# [THINGS TO DO]
**A)** In the passage on Tristano, who played bass on "Line Up"?
**B)** Count the lines in the entries that contain the string "collection" and give only the number.

# [SOURCE TEXT]
Despite its obvious excellence, for many years I rejected “Line Up” because the piano was overdubbed over the rhythm section of bassist Peter Ind and drummer Jeff Morton. (The speed was probably adjusted as well.)
Now I don’t care; music is music, and however you get there is fine with me. Nancarrow used the piano roll, Tristano manipulated tape. “Line Up” remains in a class of one. (The sister track “East Thirty-Second” is fabulous as well.)
This rhythm section concept works well here, in this futuristic, mechanical setting, but on some of Tristano’s other records with bass and drums the ensemble can sound pretty constricted.
It is hilarious to read Tristano on the topic of jazz drumming. In an abrasive article from 1945, “What’s Wrong With Chicago Jazz,” Tristano claims the local drummers are:
Part dixieland, part shuffle, and mostly maniacal…their tendency is to evade the beat and “mop mop” whenever it might confuse some poor instrumentalist.
In a 1958 interview for Down Beat Tristano lets it all hang out:
I think that one of the worst elements today is the inability of men to play with each other. There are no sidemen anymore. Everybody’s a star…There’s a fairly current idea, not reflecting the ideas of all musicians, that the drummer is really the dynamo of the organization…
He [the drummer] has come to play a little ahead of the beat. The bass player is supposed to play on top of the beat. He plays that way because the soloist is supposed to be behind the beat. That means the drums, the bass, and the soloist are in three different places in reference to time. To improvise under these conditions is absolutely ridiculous. This condition has been developing over a period of five or six years.
I have been playing 25 years, and I never heard anyone’s foot keep steady time. If it approximates it for a couple of choruses, that’s all. There’s always a point where it slows down or moves…Now my idea is to use a bass drum for accents, and the sock cymbal for effect.
The cymbal beat is an intrinsic part of jazz. You just cannot do without it. It adds a sound of liveliness to the soloist…the creative line in drumming is with the left hand. That gives him much less to do and eliminates my having to put all my subdivisions against his left foot. It’s become a hideous thing. Everything has gotten tighter. Drums are tyrannical.
By 1958, there had been a long line of jazz drummers (mostly black, but white, too) vital to the progress of the music. In many cases they were virtuosos, and of course they all had great time. Tristano himself played with Philly Joe Jones, Max Roach, Kenny Clarke, Roy Haynes, Shelly Manne, Buddy Rich, Art Taylor, and Paul Motian.

# [EXERCISE INPUTS]

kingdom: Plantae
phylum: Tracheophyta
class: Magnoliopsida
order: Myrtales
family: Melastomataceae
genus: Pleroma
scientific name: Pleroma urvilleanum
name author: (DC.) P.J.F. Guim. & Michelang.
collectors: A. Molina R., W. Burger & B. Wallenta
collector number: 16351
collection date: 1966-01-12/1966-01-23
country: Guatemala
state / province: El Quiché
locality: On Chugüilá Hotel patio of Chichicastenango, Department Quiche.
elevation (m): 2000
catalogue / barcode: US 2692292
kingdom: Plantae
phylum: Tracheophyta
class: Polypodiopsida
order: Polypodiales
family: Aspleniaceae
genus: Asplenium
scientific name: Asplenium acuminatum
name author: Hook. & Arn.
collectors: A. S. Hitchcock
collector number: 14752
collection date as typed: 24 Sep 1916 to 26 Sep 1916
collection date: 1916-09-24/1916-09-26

# [EXPECTED ANSWERS]
**A)** Peter Ind

**B)** 3